Os enunciados possuem o que a ADD chama de tema. Mesmo se soubermos a significação das partes de um enunciado, não vai ser possível compreender o tema, visto que para isso será necessário saber ao menos como e onde algo foi dito a alguém. Por exemplo, se uma pessoa diz a outra “que bonito”, não se sabe a que

ela se refere, se ela está elogiando ou sendo irônica. Sobral e Giacomelli (2016) afirmam que para saber o tema é preciso saber onde, quando, quem, como e a quem disse algo para de fato entender o que foi dito.

Logo, a ADD propõe diferentes níveis a serem pensados ao longo da análise. Inicialmente o de contexto imediato, em que são conhecidos os papéis sociais dos interlocutores e suas relações. O nível de contexto social mediato envolve ambientes em que se interagem socialmente (escola, balada) e das exigências que este local faz em um determinado momento. O nível do horizonte social e histórico abrange culturas, relações entre culturas e os grandes períodos da história, o espírito de época e a relação entre os diferentes espíritos, bem como das diferentes épocas. No contexto da ADD, as pessoas baseiam-se em todas as interações que já vivenciaram para tentar imaginar as reações dos outros e antecipar isso em todo o novo processo de diálogo construído (SOBRAL; GIACOMELLI, 2016). Este aspecto foi essencial para a escolha da ADD como metodologia de análise deste trabalho, pois quando se fala em publicidade, entende-se um locutor intencional, que tem um projeto de dizer até certo ponto claro e uma intencionalidade específica em qualquer interação. A forma como este discurso irá ser produzido tentará prever reações, sendo consequentemente mais argumentativo para aqueles que, imagina-se, venham a ter uma discordância, bem como mais comercial para aqueles que buscam vantagens promocionais, por exemplo.

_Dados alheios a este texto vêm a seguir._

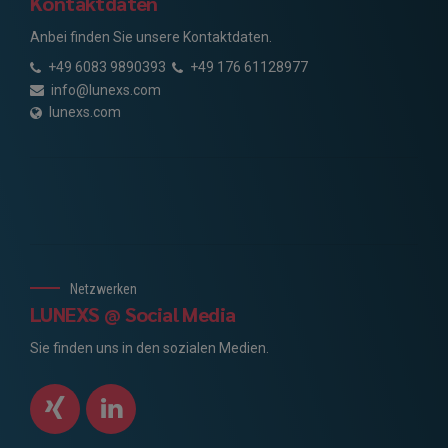
Kontaktdaten
Anbei finden Sie unsere Kontaktdaten.
+49 6083 9890393
+49 176 61128977
info@lunexs.com
lunexs.com
Netzwerken
LUNEXS @ Social Media
Sie finden uns in den sozialen Medien.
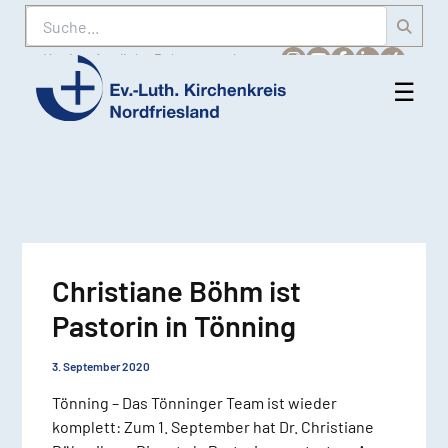
Suche
Karriere
Amtliche Bekanntmachungen
☰
Men
Ev.-
öff
Luth.
Kirchenkreis
Nordfriesland
Christiane Böhm ist
Pastorin in Tönning
3. September 2020
Tönning – Das Tönninger Team ist wieder
komplett: Zum 1. September hat Dr. Christiane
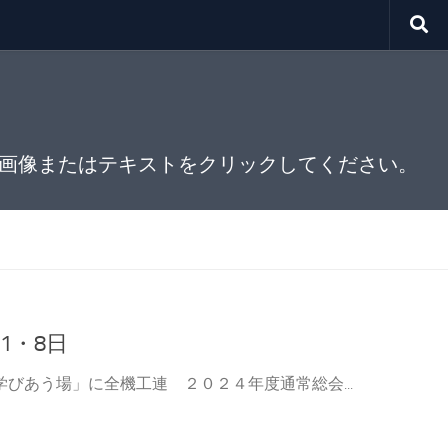
画像またはテキストをクリックしてください。
月1・8日
びあう場」に全機工連 ２０２４年度通常総会...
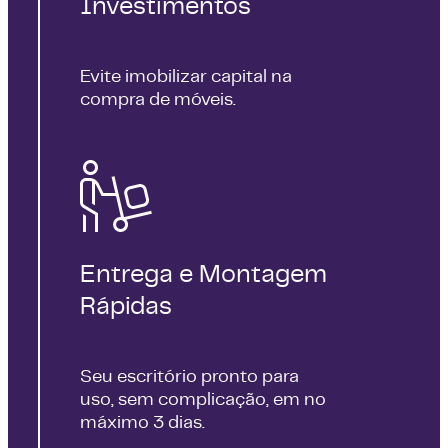
Investimentos
Evite imobilizar capital na
compra de móveis.
Entrega e Montagem
Rápidas
Seu escritório pronto para
uso, sem complicação, em no
máximo 3 dias.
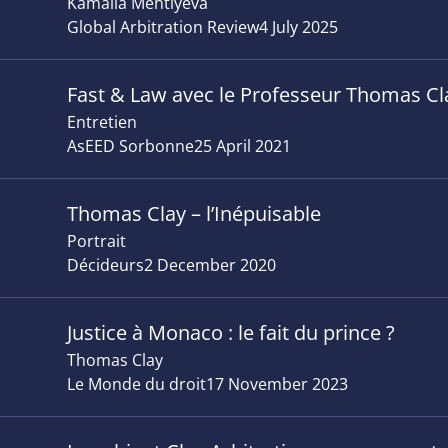
Kamalia Mehtiyeva
Global Arbitration Review
4 July 2025
Fast & Law avec le Professeur Thomas Cl
Entretien
AsEED Sorbonne
25 April 2021
Thomas Clay – l’Inépuisable
Portrait
Décideurs
2 December 2020
Justice à Monaco : le fait du prince ?
Thomas Clay
Le Monde du droit
17 November 2023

Vale ressaltar que as relações dialógicas não acontecem apenas entre interlocutores diferentes, afinal, um monólogo também responde a alguém. Os autores trazem como exemplo o enunciado “As coisas não são bem assim”. Ele surge como uma resposta a quem disse (ou um dia vier a dizer) que as coisas são assim.

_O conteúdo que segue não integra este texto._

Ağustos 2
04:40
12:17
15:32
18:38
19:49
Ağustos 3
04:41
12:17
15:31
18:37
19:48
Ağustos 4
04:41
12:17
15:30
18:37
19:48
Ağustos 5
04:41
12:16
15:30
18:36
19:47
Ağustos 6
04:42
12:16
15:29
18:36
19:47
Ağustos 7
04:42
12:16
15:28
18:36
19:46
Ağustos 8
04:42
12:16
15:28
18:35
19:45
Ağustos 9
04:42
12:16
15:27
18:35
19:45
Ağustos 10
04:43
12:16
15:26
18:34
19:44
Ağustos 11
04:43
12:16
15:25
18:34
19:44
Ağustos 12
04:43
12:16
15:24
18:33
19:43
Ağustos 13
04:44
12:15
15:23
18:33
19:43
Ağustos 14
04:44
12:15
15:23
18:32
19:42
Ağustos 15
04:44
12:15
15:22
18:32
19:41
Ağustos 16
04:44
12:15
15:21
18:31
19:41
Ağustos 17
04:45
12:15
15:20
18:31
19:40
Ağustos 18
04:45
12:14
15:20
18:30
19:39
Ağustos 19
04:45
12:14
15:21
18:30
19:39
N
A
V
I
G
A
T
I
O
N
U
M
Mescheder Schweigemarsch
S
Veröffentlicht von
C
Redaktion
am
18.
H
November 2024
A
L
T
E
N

Os signos para a ADD são ideológicos, mas não se entende essa ideologia como falsa consciência, mas como a utilização no discurso a partir de uma dada posição social e histórica. Esta percepção deixa claro que nenhum dizer é descompromissado, os discursos produzidos estão sempre ligados aos interesses de quem os produz (mesmo que esse locutor não saiba disso ou não o reconheça). Portanto, nenhum enunciado é neutro, visto que um locutor sempre deseja realizar um projeto de dizer, almejando que o interlocutor aceite aquilo que diz.

Não há locutor que diga algo com total imparcialidade, porque dizer algo sempre parte da realidade da pessoa, de sua vida, de suas experiências,

revelando sua posição, tanto sobre um dado assunto como a posição que ela ocupa da coletividade (SOBRAL; GIACOMELLI, 2016, p.1083).